# Colorado Deer



## Mr. Loopy (Dec 20, 2007)

I know this is a Utah forum, but does anyone happen to know how much a landowner deer tag costs the landowner in the state of Colorado?
I am having a heck of a time finding the price online....

Thanks.


----------



## coyote slayer (Nov 16, 2007)

They are free.


----------



## Mr. Loopy (Dec 20, 2007)

Serious?? 

Sweet!! I am going to score a great deal on a tag this year then!

Thanks for the reply.


----------



## blackdog (Sep 11, 2007)

I don't know if I understand your question or if you understand coyoteslayers answer.

The landowner deer vouchers are given to the landowners for free by the CDOW. The landowner then turns around and sells them for Thousands of dollars depending on the unit. I don't know what kind of great deal you think you're going to get.


----------



## Mr. Loopy (Dec 20, 2007)

No, no huge fee for the tag here - this landowner is a friend of mine. He told me he would save me some money on a hunt this year.
Basically he told me he'd charge me what it cost him for a landowner permit. He knows I don't know how much that is.

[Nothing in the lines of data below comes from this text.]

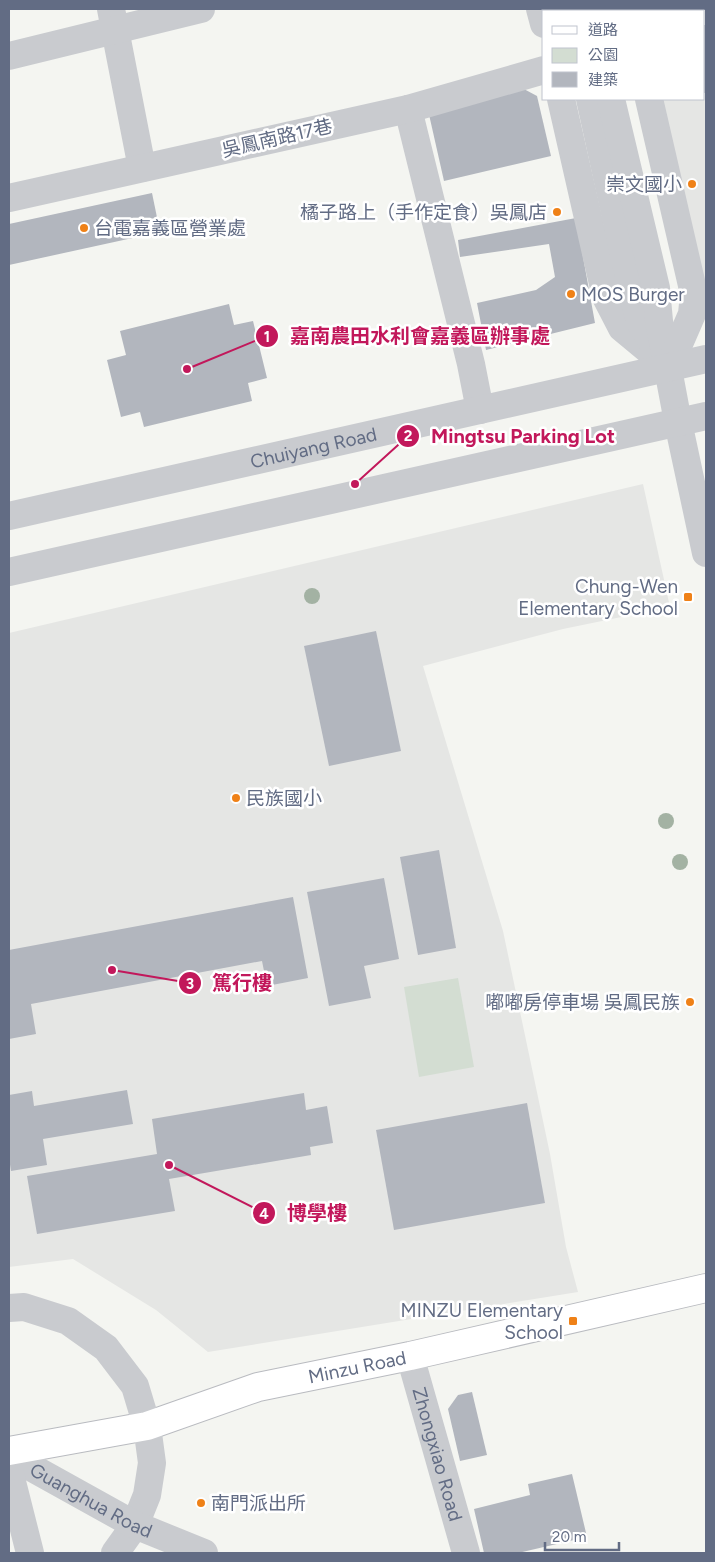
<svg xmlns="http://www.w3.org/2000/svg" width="715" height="1562" viewBox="0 0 715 1562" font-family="Figtree,'Noto Sans TC',sans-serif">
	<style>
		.built { fill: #e5e6e4 }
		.green { fill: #d3ddd2 }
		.building { fill: #b2b6be }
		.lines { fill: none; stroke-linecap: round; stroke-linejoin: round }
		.major-casing { stroke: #b9bbc0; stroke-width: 30 }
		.minor { stroke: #c9cbcf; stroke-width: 28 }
		.major { stroke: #fff; stroke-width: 28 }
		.tree { fill: #a3b2a3 }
		.poi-dot { fill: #ef8117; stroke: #fff; stroke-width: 2 }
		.labels { text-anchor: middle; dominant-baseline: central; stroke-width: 5; stroke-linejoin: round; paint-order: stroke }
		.street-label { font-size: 19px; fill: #626c84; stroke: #fff }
		.poi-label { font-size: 19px; fill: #626c84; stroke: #fff; text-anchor: end }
		.leader { fill: none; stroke: #c2185b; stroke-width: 2 }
		.callout-dot { fill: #c2185b; stroke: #fff; stroke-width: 2 }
		.mark-label { font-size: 15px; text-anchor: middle; font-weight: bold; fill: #fff }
		.callout-label { font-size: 20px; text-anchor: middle; font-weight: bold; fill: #c2185b; stroke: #fff; stroke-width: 5; stroke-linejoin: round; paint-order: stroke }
	</style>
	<rect width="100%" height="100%" fill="#f4f5f1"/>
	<g class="built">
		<path d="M642,9H706V293L661,99H704V11H643Z"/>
		<path d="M643,484L670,607L563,629L423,666L503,931L550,1154L566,1247L578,1292L208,1352L156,1310L73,1259L9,1267V633Z"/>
	</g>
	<path class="green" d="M458,978L474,1067L419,1077L404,987Z"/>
	<g class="building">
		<rect x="704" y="25" width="2" height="68"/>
		<path d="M522,88L537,96L551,156L444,181L428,110Z"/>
		<path d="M152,193L160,232L9,265V224Z"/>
		<path d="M576,218L595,323L486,350L477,303L536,290L555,277L549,244L460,257L458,240Z"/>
		<path d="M229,304L234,325L253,321L267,378L248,383L252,401L144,427L140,412L121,417L107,360L126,355L120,331Z"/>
		<path d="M376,631L401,751L329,766L304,646Z"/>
		<path d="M439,850L456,948L418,955L400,857Z"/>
		<path d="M384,878L399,959L364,966L371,998L329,1006L307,892Z"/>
		<path d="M293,897L308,978L267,986L262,961L31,1004L36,1034L9,1039V950Z"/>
		<path d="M127,1090L133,1124L43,1139L47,1165L11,1171L9,1158V1095L32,1091L34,1106Z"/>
		<path d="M304,1093L306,1110L327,1106L333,1143L310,1147L311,1155L169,1179L175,1211L37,1234L27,1176L157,1154L152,1119Z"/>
		<path d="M527,1103L545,1203L394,1230L376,1130Z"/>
		<path d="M472,1392L487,1455L460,1461L448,1409L458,1395Z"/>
		<path d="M572,1474L587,1537L518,1553H484L474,1509L530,1495L528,1484Z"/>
	</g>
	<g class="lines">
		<defs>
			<g id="major">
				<path id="s4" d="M9,1451L147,1426L258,1387L410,1356L706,1288"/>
			</g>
		</defs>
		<use href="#major" class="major-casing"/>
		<g class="minor">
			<path d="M111,9L142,168"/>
			<path d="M540,9L544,24"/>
			<path d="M570,9V11"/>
			<path d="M590,9L591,11"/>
			<path d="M628,9L629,11"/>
			<path d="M9,56L201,9"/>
			<path d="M561,99L606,297L622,328L669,367"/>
			<path d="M590,99L633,295L641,324L657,349"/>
			<path d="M611,99L656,288L659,321L678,422L706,553"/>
			<path d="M649,99L694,294L692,314L669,367"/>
			<path d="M408,109L471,364L480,410"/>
			<path d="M9,198L408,109L544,70"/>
			<path id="s1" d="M9,516L706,359"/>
			<path d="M9,572L706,416"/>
			<path d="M9,1308L24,1307L68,1321L106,1348L135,1386L147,1426L152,1463L147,1495L135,1525L115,1553"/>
			<path id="s2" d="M410,1356L466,1553"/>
			<path id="s3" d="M9,1455L135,1525L204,1553"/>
			<path d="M9,1470L30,1553"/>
		</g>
		<use href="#major" class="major"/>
	</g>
	<g class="tree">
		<circle cx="312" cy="596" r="8"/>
		<circle cx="666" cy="821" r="8"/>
		<circle cx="680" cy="862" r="8"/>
	</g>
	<g class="poi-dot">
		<circle cx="692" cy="184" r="5"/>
		<circle cx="557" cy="212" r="5"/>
		<circle cx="84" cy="228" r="5"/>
		<circle cx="571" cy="294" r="5"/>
		<rect x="683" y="592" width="10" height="10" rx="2.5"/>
		<circle cx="236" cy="798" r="5"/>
		<circle cx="690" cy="1002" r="5"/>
		<rect x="568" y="1316" width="10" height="10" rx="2.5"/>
		<circle cx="201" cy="1503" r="5"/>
	</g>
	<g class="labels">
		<g class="street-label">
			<text transform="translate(277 138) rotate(-13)">吳鳳南路17巷</text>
			<text stroke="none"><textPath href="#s1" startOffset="312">Chuiyang Road</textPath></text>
			<text stroke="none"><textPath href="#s4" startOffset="359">Minzu Road</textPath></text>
			<text stroke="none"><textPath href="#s2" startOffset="102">Zhongxiao Road</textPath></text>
			<text stroke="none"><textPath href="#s3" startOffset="94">Guanghua Road</textPath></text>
		</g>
		<g class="poi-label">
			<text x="682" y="184">崇文國小</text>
			<text x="547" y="212">橘子路上（手作定食）吳鳳店</text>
			<text x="94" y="228" text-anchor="start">台電嘉義區營業處</text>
			<text x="581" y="294" text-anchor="start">MOS Burger</text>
			<text x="678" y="586">Chung-Wen<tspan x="678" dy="22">Elementary School</tspan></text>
			<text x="246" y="798" text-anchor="start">民族國小</text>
			<text x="680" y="1002">嘟嘟房停車場 吳鳳民族</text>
			<text x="563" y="1310">MINZU Elementary<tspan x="563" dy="22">School</tspan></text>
			<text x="211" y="1503" text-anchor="start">南門派出所</text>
		</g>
	</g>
	<path class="leader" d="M187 369L267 336M355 484L408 436M112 970L190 983M169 1165L264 1213"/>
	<g class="callout-dot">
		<circle cx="187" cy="369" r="5"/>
		<circle cx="355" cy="484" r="5"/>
		<circle cx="112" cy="970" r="5"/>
		<circle cx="169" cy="1165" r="5"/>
		<circle cx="267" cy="336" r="12"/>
		<circle cx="408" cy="436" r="12"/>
		<circle cx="190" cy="983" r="12"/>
		<circle cx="264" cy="1213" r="12"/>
	</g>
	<g class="mark-label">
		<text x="267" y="342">1</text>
		<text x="408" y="441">2</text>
		<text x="190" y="989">3</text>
		<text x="264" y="1219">4</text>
	</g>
	<g class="callout-label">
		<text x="420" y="343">嘉南農田水利會嘉義區辦事處</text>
		<text x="523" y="443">Mingtsu Parking Lot</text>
		<text x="242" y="990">篤行樓</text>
		<text x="317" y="1220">博學樓</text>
	</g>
	<rect width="715" height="1562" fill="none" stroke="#626c84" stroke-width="20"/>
	<rect x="542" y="10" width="162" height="90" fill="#ffffff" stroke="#c0c4ce"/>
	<rect x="552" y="26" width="25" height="8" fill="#ffffff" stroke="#c0c4ce"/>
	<text x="588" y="35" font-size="15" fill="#626c84">道路</text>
	<rect x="552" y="48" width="25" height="15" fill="#d3ddd2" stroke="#c0c4ce"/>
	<text x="588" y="60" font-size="15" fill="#626c84">公園</text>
	<rect x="552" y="72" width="25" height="15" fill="#b2b6be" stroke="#c0c4ce"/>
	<text x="588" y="85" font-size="15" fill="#626c84">建築</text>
	<path d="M545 1542v8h74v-8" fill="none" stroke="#626c84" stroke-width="2.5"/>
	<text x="552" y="1542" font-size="15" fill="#626c84" stroke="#ffffff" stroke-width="4" paint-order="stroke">20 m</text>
</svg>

He's a good enough friend that I am positive I'll only be paying the price of gas to get there!
I'm pumped!!


----------



## blackdog (Sep 11, 2007)

The landowner vouchers are just that, VOUCHERS. Once you get your voucher from the landowner You then have to take your voucher to a CDOW office and pay about $300. The CDOW will then give you your non-resident deer tag good for that unit. At least that is how I understand it works.


----------



## Mr. Loopy (Dec 20, 2007)

All I know is when I talked to my friend, he said it was significantly cheaper to get a landowner permit from him.


----------